++++ DADOS FORNECIDOS ++++
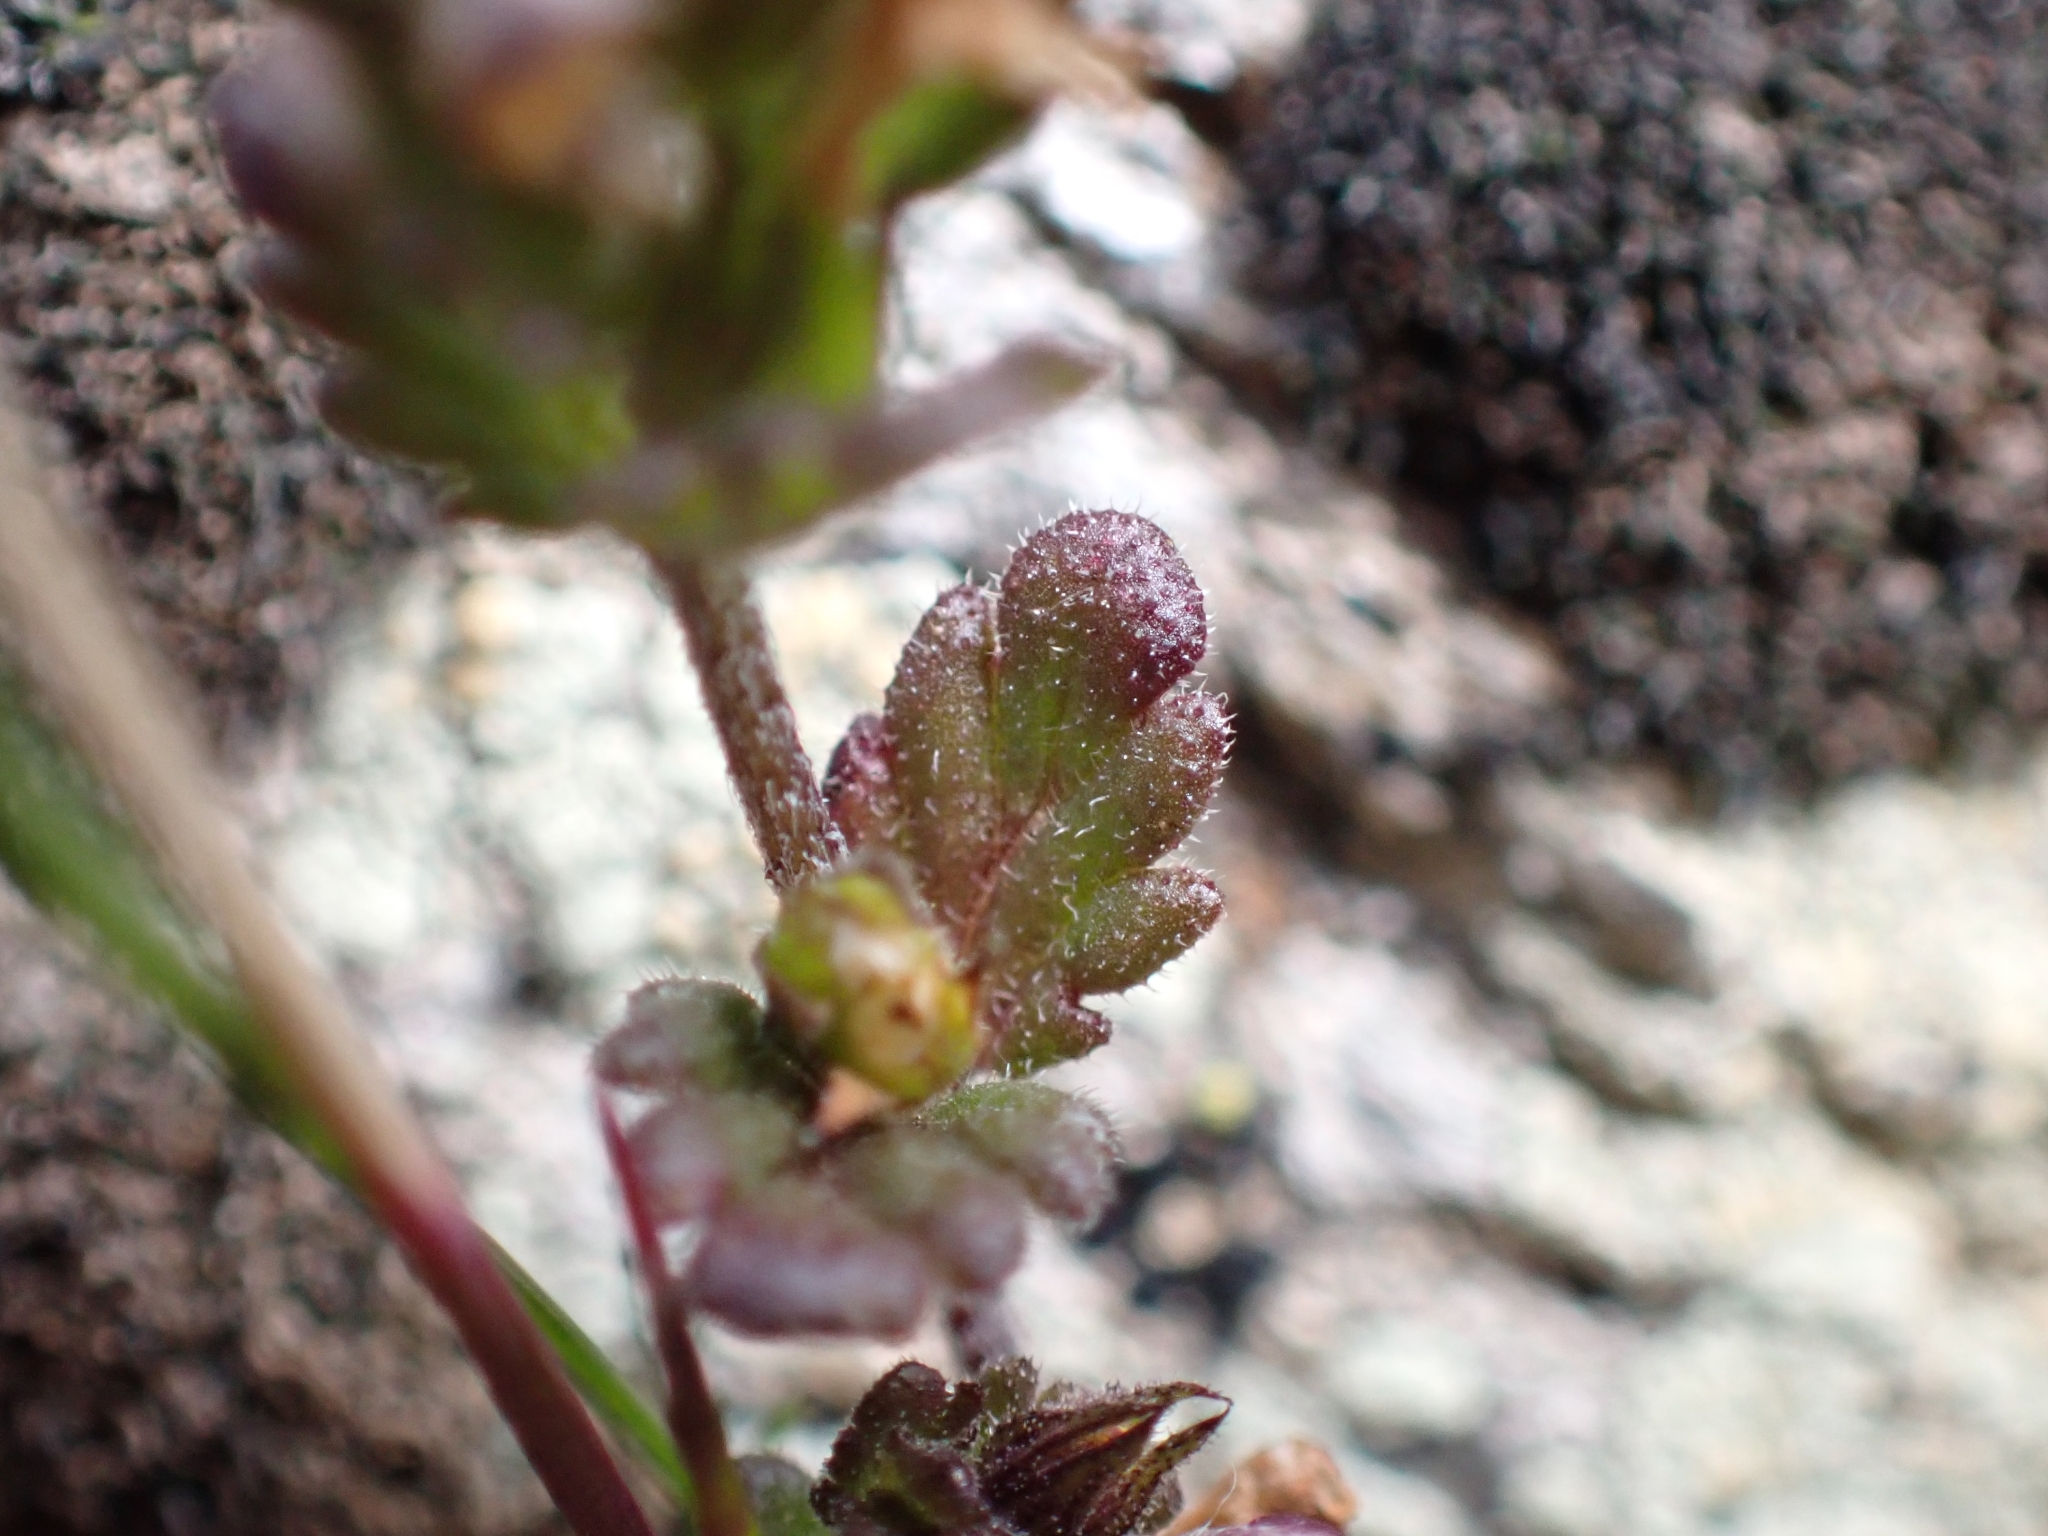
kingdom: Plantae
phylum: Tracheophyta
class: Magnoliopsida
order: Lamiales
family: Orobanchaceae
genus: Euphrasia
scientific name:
++++
■ OBJETIVO:
Substitua "kingdom" por "reino" em todas as linhas dos dados, sem alterar mais nada e deixando as imagens de fora.

■ RESULTADO DO EXERCÍCIO:
reino: Plantae
phylum: Tracheophyta
class: Magnoliopsida
order: Lamiales
family: Orobanchaceae
genus: Euphrasia
scientific name:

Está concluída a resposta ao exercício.